## Provided entries
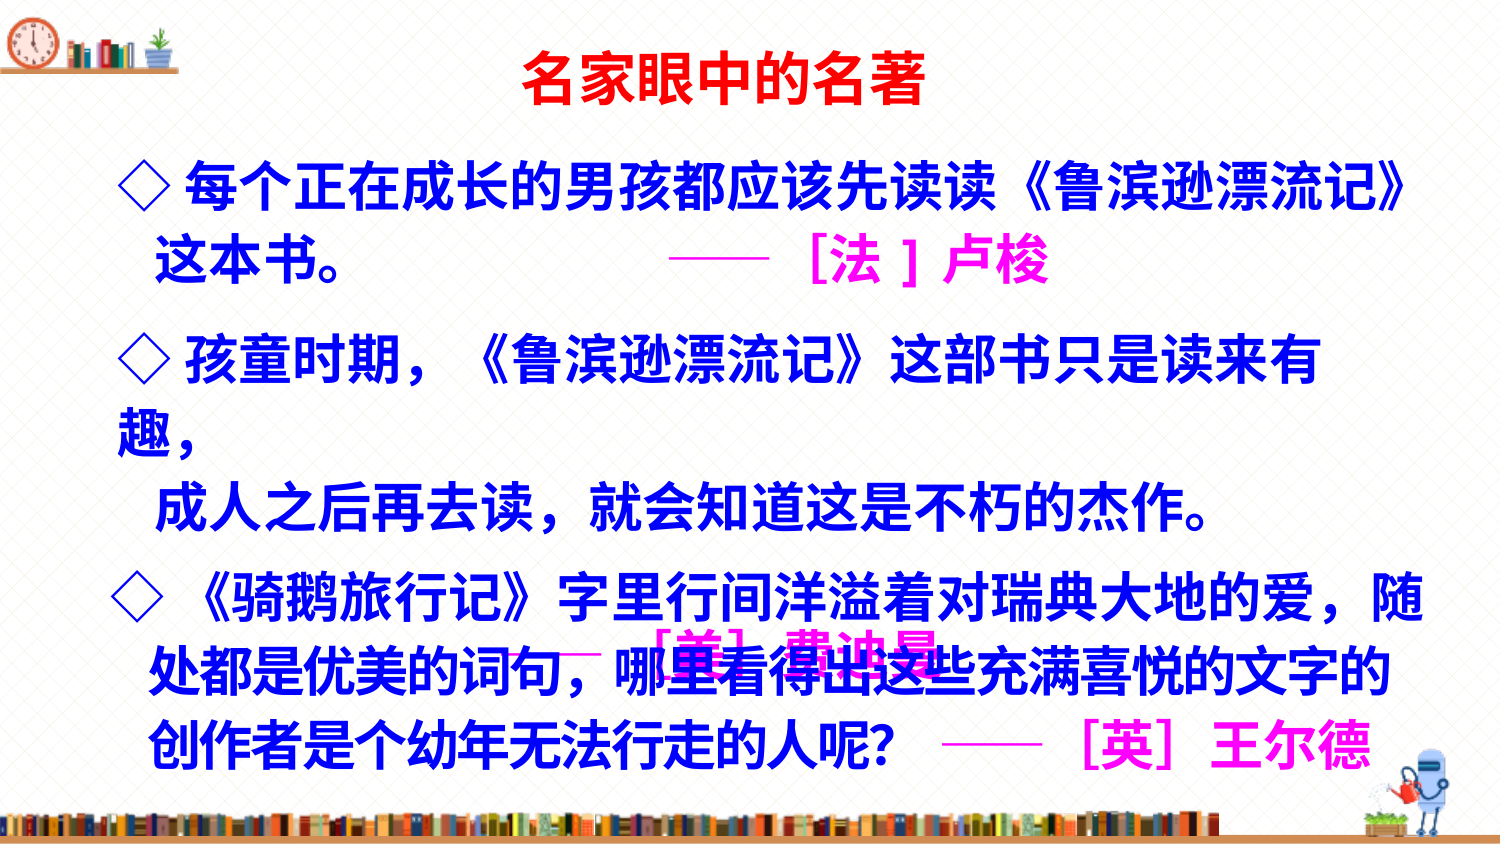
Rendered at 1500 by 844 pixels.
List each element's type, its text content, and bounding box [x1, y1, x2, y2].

text_box ◇《骑鹅旅行记》字里行间洋溢着对瑞典大地的爱，随 处都是优美的词句，哪里看得出这些充满喜悦的文字的 创作者是个幼年无法行走的人呢？ ——［英］王尔德 [95, 546, 1500, 784]
picture [0, 812, 594, 836]
picture [0, 15, 188, 74]
picture [595, 805, 1219, 836]
picture [1363, 784, 1450, 837]
text_box 名家眼中的名著 [505, 34, 1021, 120]
text_box ◇孩童时期，《鲁滨逊漂流记》这部书只是读来有趣， 成人之后再去读，就会知道这是不朽的杰作。 ——［美］费迪曼 [102, 308, 1440, 546]
text_box ◇每个正在成长的男孩都应该先读读《鲁滨逊漂流记》 这本书。 ——［法]卢梭 [102, 135, 1459, 310]
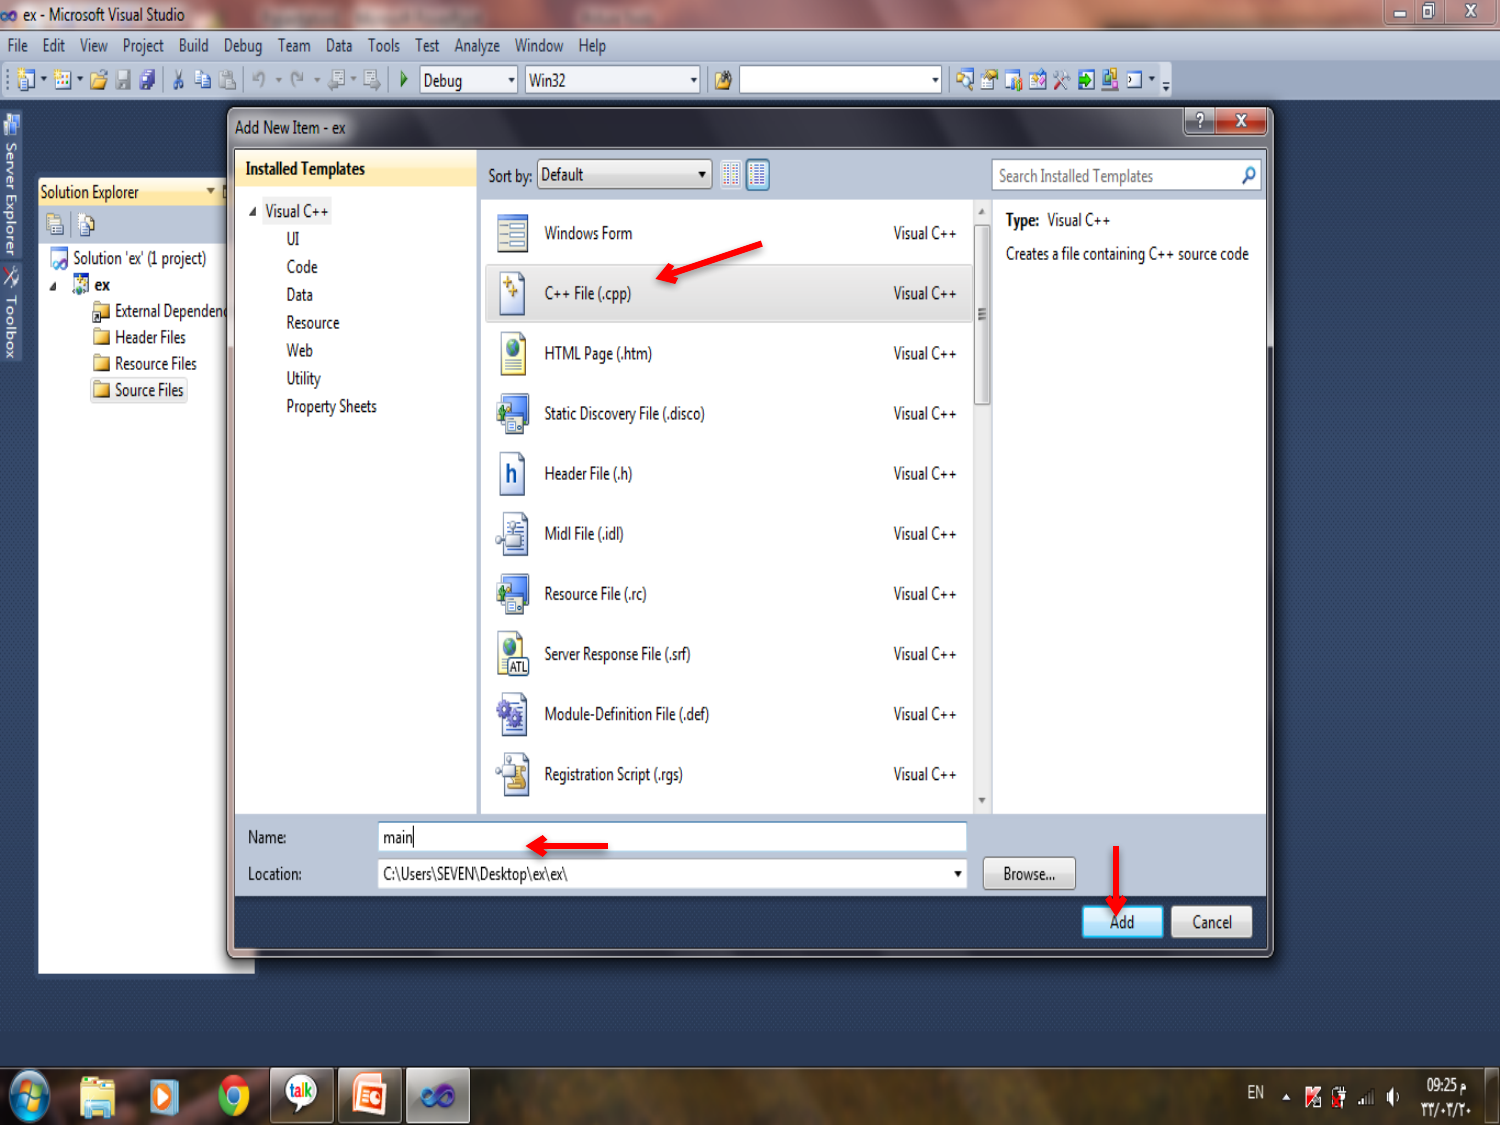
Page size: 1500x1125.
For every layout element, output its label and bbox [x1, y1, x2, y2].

picture [0, 0, 1500, 1125]
text_box [655, 243, 762, 280]
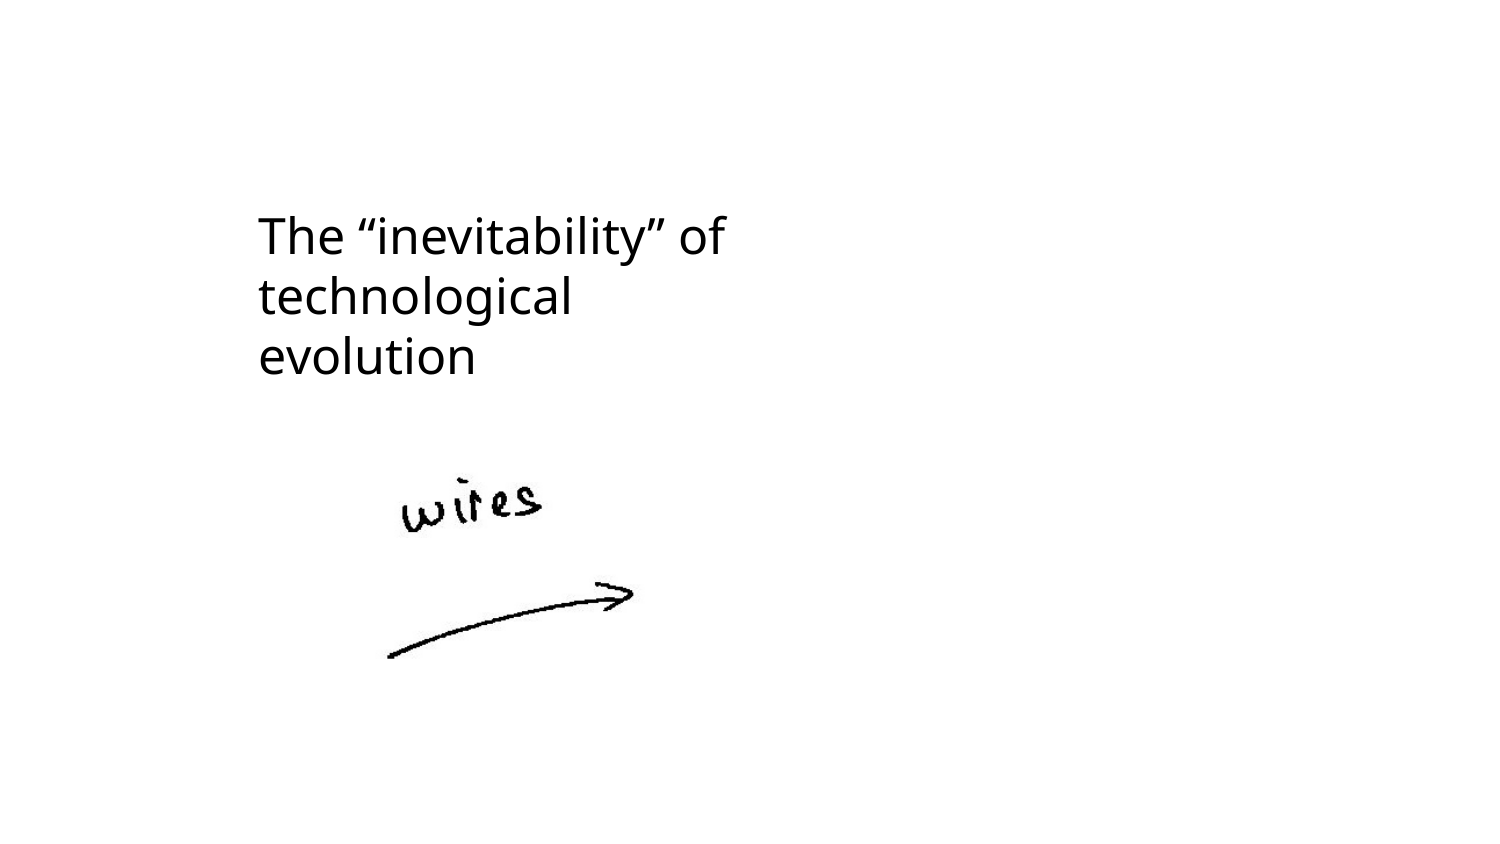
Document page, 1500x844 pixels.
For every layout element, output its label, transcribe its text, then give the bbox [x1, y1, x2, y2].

## What needs to be done
Once the pictures are set aside, output all of the data above verbatim.

## Expected output
Rendered at 1500 by 844 pixels.
List each element's type, its text content, and bounding box [x1, y1, x2, y2].

text_box ◇《骑鹅旅行记》字里行间洋溢着对瑞典大地的爱，随 处都是优美的词句，哪里看得出这些充满喜悦的文字的 创作者是个幼年无法行走的人呢？ ——［英］王尔德 [95, 546, 1500, 784]
picture [0, 812, 594, 836]
picture [0, 15, 188, 74]
picture [595, 805, 1219, 836]
picture [1363, 784, 1450, 837]
text_box 名家眼中的名著 [505, 34, 1021, 120]
text_box ◇孩童时期，《鲁滨逊漂流记》这部书只是读来有趣， 成人之后再去读，就会知道这是不朽的杰作。 ——［美］费迪曼 [102, 308, 1440, 546]
text_box ◇每个正在成长的男孩都应该先读读《鲁滨逊漂流记》 这本书。 ——［法]卢梭 [102, 135, 1459, 310]
Page size: 1500x1125.
For every layout element, output its label and bbox [x1, y1, x2, y2].

picture [0, 0, 1500, 1125]
text_box [655, 243, 762, 280]
Document page, 1500x844 pixels.
For every layout element, output its label, transcribe its text, then give the bbox [x1, y1, x2, y2].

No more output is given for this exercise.